SXSW Day IV: The Last Chance Saloon.
Saturday is the last full day of SXSW and on busy streets like Red River you begin to pass the walking wounded. For four days straight people have done too much of everything except sleep, and they’re on their last legs. It’s the end of a marathon and you have to admire the bands who have played every day of the festival.
To get a reminder of what else Austin has to offer I stopped by The Broken Spoke, a classic joint where people have been line dancing and eating chicken fried steaks—two things you don’t find in Manhattan—since 1964. It’s a world away from clubs like Mohawk’s and Emo’s, and drinking beer next to photos of Hank Williams and Bob Wills is a reminder of Austin’s impressive musical range. Even in a barbecue joint like Artz, that has nothing to do with SXSW, you can be in the middle of country style pork ribs and discover excellent folk musicians, like Sarah Elizabeth Campbell, playing.
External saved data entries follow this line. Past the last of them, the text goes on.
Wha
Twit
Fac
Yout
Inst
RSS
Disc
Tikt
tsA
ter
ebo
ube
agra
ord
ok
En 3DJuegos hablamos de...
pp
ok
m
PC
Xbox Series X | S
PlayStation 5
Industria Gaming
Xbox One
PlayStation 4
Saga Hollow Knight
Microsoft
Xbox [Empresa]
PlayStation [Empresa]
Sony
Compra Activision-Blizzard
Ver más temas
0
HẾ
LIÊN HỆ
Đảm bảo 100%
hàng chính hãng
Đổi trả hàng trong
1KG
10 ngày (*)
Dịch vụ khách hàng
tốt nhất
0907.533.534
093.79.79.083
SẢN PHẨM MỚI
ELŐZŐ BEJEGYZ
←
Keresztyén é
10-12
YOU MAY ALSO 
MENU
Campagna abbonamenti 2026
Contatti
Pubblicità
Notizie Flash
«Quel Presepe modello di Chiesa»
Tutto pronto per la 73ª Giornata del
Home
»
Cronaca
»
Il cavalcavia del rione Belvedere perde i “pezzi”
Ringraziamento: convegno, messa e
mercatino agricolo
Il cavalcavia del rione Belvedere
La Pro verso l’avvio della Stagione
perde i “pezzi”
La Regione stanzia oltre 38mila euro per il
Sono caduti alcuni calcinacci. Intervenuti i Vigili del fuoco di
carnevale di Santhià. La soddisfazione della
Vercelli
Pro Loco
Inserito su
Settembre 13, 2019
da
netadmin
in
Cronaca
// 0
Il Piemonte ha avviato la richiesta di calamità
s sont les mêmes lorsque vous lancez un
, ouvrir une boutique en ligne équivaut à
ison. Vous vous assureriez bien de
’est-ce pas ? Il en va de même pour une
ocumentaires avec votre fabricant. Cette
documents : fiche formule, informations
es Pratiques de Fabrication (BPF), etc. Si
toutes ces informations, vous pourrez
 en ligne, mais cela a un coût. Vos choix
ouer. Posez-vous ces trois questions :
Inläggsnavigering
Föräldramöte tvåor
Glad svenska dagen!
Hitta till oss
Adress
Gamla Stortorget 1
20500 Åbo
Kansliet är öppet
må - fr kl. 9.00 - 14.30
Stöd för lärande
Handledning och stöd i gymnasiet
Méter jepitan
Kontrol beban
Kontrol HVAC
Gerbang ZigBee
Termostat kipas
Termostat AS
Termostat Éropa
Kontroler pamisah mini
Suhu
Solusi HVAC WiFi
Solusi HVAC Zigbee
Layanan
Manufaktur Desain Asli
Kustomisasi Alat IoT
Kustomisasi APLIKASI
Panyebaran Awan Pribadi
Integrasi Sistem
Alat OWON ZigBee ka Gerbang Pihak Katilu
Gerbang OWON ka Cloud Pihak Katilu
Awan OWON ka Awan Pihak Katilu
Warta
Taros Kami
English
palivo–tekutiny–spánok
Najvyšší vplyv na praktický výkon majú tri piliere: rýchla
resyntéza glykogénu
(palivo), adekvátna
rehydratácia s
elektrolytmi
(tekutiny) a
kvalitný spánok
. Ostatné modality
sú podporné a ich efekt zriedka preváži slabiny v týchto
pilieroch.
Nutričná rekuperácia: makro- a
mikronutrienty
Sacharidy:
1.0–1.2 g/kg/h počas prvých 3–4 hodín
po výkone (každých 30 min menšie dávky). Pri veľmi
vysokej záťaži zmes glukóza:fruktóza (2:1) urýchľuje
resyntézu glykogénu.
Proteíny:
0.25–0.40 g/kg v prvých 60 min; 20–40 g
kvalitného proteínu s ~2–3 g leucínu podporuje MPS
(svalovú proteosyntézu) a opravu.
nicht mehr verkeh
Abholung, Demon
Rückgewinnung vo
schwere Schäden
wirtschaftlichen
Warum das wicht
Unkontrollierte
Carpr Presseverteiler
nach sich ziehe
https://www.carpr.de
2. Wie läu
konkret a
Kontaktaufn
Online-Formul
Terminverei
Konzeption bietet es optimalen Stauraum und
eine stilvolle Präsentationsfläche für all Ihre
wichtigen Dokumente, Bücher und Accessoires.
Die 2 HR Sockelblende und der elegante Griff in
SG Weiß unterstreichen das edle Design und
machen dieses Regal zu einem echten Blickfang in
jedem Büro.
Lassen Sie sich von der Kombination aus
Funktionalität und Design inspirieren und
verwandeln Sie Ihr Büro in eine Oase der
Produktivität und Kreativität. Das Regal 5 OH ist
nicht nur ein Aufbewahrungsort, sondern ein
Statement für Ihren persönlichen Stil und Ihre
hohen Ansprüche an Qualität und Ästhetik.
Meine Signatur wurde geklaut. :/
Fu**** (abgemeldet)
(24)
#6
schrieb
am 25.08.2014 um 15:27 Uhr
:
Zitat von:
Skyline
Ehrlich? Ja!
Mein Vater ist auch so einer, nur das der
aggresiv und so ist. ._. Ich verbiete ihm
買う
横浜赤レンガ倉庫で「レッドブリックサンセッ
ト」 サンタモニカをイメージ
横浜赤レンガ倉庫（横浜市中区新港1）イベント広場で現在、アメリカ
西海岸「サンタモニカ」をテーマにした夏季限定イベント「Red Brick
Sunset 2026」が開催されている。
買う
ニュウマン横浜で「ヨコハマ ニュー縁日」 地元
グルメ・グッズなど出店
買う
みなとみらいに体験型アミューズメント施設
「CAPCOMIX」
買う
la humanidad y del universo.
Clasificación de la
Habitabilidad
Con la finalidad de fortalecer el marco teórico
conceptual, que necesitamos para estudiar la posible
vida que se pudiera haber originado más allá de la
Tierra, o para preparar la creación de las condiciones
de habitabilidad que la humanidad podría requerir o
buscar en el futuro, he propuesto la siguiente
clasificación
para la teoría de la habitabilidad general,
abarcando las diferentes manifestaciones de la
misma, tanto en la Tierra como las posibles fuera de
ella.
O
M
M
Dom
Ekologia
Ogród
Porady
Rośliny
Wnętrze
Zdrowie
Back at the festival I stopped at Mohawk’s to see a Angel Deradoorian, a frequent collaborator of perennial Brooklyn favorites Dirty Projectors. Tonight she played a solo set-just her and an electric guitar. Though her project Deradoorian is more electronic and instrumental, here she gave a disarming performance of spare songs where her smoky voice was the star, going from quiet to forceful and back again. She sounded emotionally bruised but assertive, in the tradition of Cat Power.
In the twilight of the festival, it was nice to see a band whose energy level was undiminished. Efterklang, a big boisterous group from Copenhagen, was irrepressible. A six-piece band of youngish Danes, other performers kept coming on and off the stage and it was hard to keep track of what was what. They played sweeping Nordic rock, in the vein of Sigur Ros. But they incorporated eclectic instrumentation—a fiddle, tambourines—and folk harmonies to make a warm sound. The lead singer played the drums and couldn’t thank the audience enough for coming. Judging from the response, the pleasure was ours.
At SXSW expectations can be dangerous. You hear a critic recommends a band, or somebody’s kid brother likes a band-you even forget where you heard it, but you feel you have to see a certain concert. Then you find yourself watching a howler and wondering why on earth you believed the hype. One band that lived up to the anticipation was Wintersleep, a brooding power rock outfit from Halifax, Nova Scotia. The five-piece band played long songs that slowly built on power guitar sequences. At times they captured the crescendos and intensity of Mogwai, but with more rousing melodies. They’re about to tour Europe to support their third album, Welcome to the Night Sky. Wintersleep have set out on a promising path, and we’ll be there when they play New York.